What is needed ->
Please set down the lines of the listing exactly, from its first line to the line with "- 💰 **Tax withholding", leaving the pictures out.

——————————

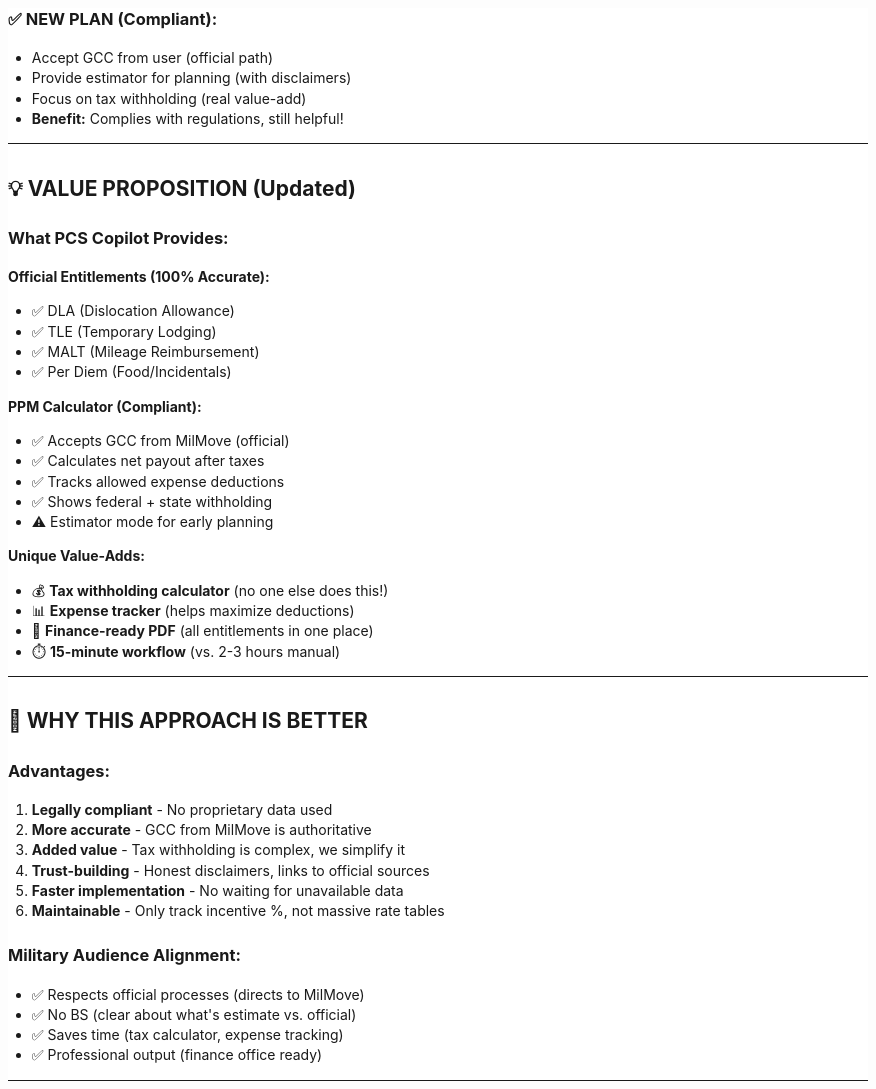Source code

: ### ✅ NEW PLAN (Compliant):
- Accept GCC from user (official path)
- Provide estimator for planning (with disclaimers)
- Focus on tax withholding (real value-add)
- **Benefit:** Complies with regulations, still helpful!

---

## 💡 **VALUE PROPOSITION** (Updated)

### What PCS Copilot Provides:

**Official Entitlements (100% Accurate):**
- ✅ DLA (Dislocation Allowance)
- ✅ TLE (Temporary Lodging)
- ✅ MALT (Mileage Reimbursement)
- ✅ Per Diem (Food/Incidentals)

**PPM Calculator (Compliant):**
- ✅ Accepts GCC from MilMove (official)
- ✅ Calculates net payout after taxes
- ✅ Tracks allowed expense deductions
- ✅ Shows federal + state withholding
- ⚠️ Estimator mode for early planning

**Unique Value-Adds:**
- 💰 **Tax withholding calculator** (no one else does this!)
- 📊 **Expense tracker** (helps maximize deductions)
- 📄 **Finance-ready PDF** (all entitlements in one place)
- ⏱️ **15-minute workflow** (vs. 2-3 hours manual)

---

## 🎉 **WHY THIS APPROACH IS BETTER**

### Advantages:
1. **Legally compliant** - No proprietary data used
2. **More accurate** - GCC from MilMove is authoritative
3. **Added value** - Tax withholding is complex, we simplify it
4. **Trust-building** - Honest disclaimers, links to official sources
5. **Faster implementation** - No waiting for unavailable data
6. **Maintainable** - Only track incentive %, not massive rate tables

### Military Audience Alignment:
- ✅ Respects official processes (directs to MilMove)
- ✅ No BS (clear about what's estimate vs. official)
- ✅ Saves time (tax calculator, expense tracking)
- ✅ Professional output (finance office ready)

---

——————————

Solution ->
Source code

: ### ✅ NEW PLAN (Compliant):
- Accept GCC from user (official path)
- Provide estimator for planning (with disclaimers)
- Focus on tax withholding (real value-add)
- **Benefit:** Complies with regulations, still helpful!

---

## 💡 **VALUE PROPOSITION** (Updated)

### What PCS Copilot Provides:

**Official Entitlements (100% Accurate):**
- ✅ DLA (Dislocation Allowance)
- ✅ TLE (Temporary Lodging)
- ✅ MALT (Mileage Reimbursement)
- ✅ Per Diem (Food/Incidentals)

**PPM Calculator (Compliant):**
- ✅ Accepts GCC from MilMove (official)
- ✅ Calculates net payout after taxes
- ✅ Tracks allowed expense deductions
- ✅ Shows federal + state withholding
- ⚠️ Estimator mode for early planning

**Unique Value-Adds:**
- 💰 **Tax withholding calculator** (no one else does this!)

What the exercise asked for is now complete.